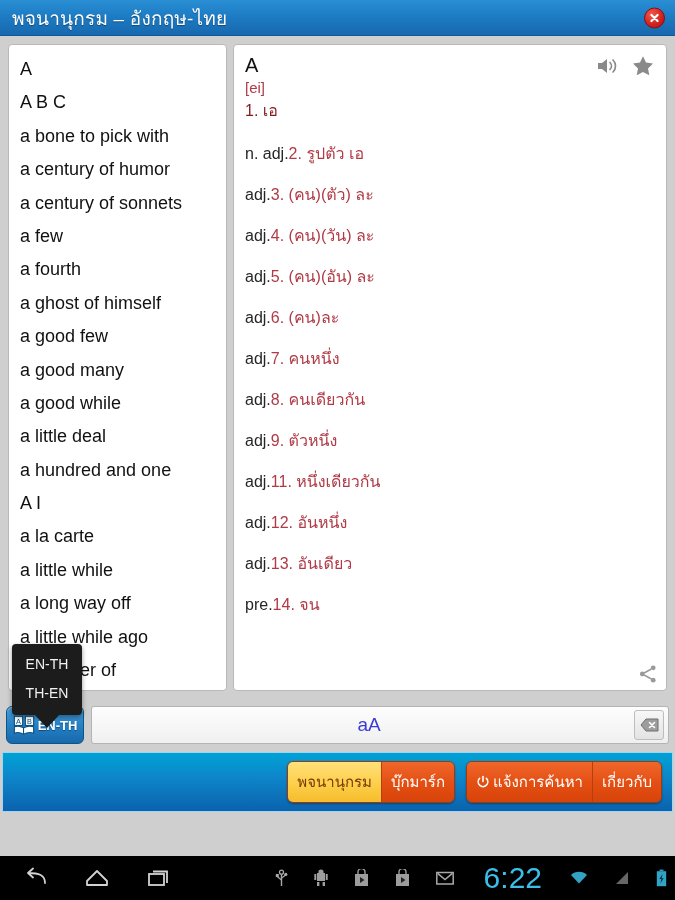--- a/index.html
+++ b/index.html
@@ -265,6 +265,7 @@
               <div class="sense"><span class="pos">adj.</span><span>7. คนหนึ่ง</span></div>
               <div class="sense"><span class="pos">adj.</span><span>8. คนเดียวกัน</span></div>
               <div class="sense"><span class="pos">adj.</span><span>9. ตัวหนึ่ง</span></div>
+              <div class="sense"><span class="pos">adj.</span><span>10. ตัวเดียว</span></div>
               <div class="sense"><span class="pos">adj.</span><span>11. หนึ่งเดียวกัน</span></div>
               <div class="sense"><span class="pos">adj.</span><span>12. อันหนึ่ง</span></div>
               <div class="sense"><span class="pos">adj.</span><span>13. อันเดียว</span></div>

============

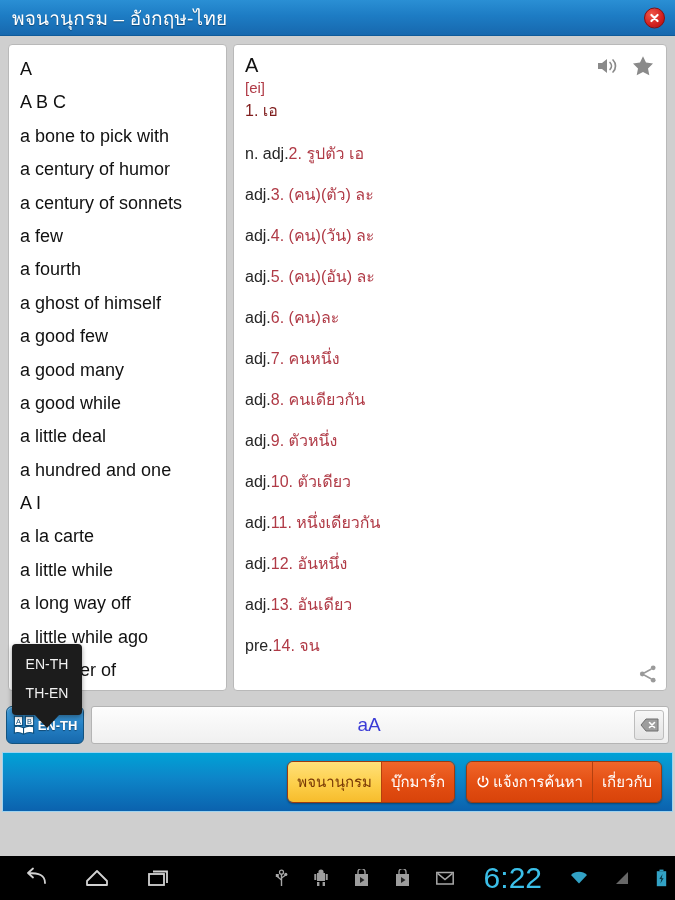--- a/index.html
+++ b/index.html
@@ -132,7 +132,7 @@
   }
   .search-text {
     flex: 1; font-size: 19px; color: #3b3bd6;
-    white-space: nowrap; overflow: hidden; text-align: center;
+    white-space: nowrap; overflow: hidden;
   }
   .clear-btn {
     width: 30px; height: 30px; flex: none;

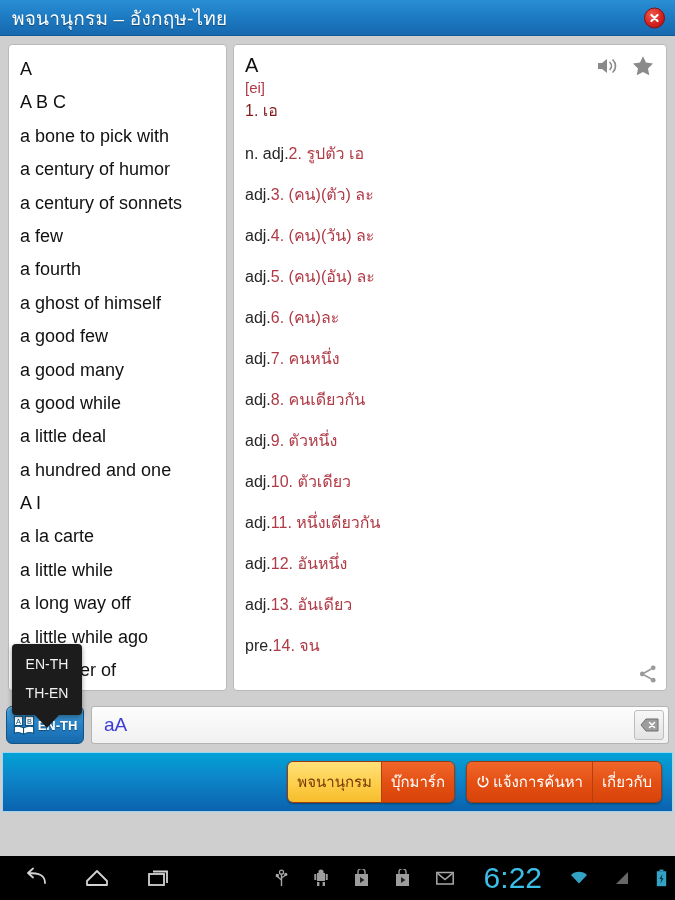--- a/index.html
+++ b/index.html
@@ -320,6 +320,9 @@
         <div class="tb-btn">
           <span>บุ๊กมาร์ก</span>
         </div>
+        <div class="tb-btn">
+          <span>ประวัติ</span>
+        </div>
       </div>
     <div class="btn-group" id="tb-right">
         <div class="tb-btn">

============

DESCRIPTION OF THE TASK: Check each line above for the word "nowrap" and copy every line that has it.

COMPLETED TASK:
-    white-space: nowrap; overflow: hidden; text-align: center;
+    white-space: nowrap; overflow: hidden;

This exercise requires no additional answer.